REQUIRED TASK
Retype the data below without changes, from the line containing "genus: Ipomopsis" down through the line containing "genus: Fimbristylis", including both of those lines.

MATERIAL SHOWN
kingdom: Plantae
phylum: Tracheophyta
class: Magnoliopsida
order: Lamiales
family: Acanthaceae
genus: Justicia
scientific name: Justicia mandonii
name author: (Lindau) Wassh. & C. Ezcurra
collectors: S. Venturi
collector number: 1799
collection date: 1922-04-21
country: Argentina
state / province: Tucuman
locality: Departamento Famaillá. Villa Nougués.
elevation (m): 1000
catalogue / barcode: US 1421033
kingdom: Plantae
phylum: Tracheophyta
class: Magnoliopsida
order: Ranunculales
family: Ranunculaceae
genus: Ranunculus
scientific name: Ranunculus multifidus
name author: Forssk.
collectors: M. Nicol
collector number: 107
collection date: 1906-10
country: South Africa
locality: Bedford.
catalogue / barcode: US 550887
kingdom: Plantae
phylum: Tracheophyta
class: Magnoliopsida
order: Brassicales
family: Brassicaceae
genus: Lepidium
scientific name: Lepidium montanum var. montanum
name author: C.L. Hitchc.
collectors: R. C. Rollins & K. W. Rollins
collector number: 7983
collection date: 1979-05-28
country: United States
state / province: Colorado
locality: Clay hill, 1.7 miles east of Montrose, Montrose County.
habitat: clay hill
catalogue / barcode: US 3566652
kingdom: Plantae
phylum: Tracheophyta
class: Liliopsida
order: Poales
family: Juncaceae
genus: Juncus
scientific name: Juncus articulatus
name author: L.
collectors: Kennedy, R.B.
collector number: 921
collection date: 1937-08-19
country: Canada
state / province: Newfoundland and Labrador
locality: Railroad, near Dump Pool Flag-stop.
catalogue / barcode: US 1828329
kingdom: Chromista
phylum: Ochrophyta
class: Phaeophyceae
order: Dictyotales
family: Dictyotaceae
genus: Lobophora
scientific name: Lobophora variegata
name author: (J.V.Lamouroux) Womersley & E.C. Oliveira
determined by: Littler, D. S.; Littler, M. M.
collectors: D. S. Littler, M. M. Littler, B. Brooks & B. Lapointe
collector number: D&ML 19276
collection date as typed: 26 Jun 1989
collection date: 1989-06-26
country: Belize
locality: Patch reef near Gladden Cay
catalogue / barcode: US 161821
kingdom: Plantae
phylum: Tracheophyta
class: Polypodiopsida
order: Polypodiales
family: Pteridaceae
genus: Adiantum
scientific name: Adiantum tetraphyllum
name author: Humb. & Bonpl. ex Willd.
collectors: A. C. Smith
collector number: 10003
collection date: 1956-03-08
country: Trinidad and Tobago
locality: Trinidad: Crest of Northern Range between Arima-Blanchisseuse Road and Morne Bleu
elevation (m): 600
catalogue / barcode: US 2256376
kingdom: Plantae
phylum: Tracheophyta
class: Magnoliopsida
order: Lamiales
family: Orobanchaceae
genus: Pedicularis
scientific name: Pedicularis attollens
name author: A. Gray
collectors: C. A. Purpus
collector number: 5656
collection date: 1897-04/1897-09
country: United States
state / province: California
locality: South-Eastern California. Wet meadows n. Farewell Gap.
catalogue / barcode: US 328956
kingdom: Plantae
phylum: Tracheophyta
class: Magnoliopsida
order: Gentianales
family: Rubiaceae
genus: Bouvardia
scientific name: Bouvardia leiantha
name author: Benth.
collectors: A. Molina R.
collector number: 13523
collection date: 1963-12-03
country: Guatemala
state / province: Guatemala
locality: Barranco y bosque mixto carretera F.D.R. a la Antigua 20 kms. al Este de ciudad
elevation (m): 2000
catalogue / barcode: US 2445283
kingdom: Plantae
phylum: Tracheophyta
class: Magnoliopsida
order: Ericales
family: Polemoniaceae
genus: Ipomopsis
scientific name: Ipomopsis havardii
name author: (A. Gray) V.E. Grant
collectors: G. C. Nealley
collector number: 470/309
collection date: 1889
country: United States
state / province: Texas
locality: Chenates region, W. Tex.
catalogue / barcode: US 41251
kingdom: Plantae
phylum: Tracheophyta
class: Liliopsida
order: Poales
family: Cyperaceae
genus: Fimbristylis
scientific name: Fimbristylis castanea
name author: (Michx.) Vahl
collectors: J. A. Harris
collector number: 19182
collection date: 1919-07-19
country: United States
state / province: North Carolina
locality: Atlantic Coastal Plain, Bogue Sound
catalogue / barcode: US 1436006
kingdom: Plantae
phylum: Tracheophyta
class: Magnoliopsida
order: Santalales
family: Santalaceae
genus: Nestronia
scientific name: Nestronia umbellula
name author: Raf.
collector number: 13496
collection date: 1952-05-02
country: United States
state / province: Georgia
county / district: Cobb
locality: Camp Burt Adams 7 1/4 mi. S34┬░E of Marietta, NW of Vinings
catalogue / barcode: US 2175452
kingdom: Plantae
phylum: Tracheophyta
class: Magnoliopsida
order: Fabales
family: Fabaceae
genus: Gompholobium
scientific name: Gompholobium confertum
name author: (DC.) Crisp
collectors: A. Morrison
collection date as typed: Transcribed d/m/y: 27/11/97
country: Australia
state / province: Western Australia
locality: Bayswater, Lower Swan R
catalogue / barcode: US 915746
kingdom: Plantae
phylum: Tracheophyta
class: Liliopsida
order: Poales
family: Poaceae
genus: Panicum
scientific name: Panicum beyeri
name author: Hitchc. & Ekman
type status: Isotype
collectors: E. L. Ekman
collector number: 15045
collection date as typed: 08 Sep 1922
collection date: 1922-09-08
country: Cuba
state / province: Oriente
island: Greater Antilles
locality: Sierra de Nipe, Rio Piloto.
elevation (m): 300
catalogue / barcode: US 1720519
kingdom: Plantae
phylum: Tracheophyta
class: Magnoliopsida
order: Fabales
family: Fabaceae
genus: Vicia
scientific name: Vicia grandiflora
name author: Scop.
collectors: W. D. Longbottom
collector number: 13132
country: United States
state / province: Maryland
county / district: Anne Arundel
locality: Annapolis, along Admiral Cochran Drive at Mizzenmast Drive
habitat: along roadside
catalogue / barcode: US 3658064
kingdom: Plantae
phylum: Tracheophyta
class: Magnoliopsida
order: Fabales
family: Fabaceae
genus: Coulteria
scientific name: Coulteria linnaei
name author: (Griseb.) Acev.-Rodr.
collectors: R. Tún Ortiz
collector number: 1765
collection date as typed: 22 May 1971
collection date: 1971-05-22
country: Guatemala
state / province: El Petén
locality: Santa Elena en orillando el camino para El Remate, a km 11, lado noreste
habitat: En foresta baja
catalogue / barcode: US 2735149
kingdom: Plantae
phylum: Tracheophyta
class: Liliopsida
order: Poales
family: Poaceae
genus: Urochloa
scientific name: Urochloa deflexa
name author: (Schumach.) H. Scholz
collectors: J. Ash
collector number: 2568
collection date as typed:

WRITTEN RESPONSE
genus: Ipomopsis
scientific name: Ipomopsis havardii
name author: (A. Gray) V.E. Grant
collectors: G. C. Nealley
collector number: 470/309
collection date: 1889
country: United States
state / province: Texas
locality: Chenates region, W. Tex.
catalogue / barcode: US 41251
kingdom: Plantae
phylum: Tracheophyta
class: Liliopsida
order: Poales
family: Cyperaceae
genus: Fimbristylis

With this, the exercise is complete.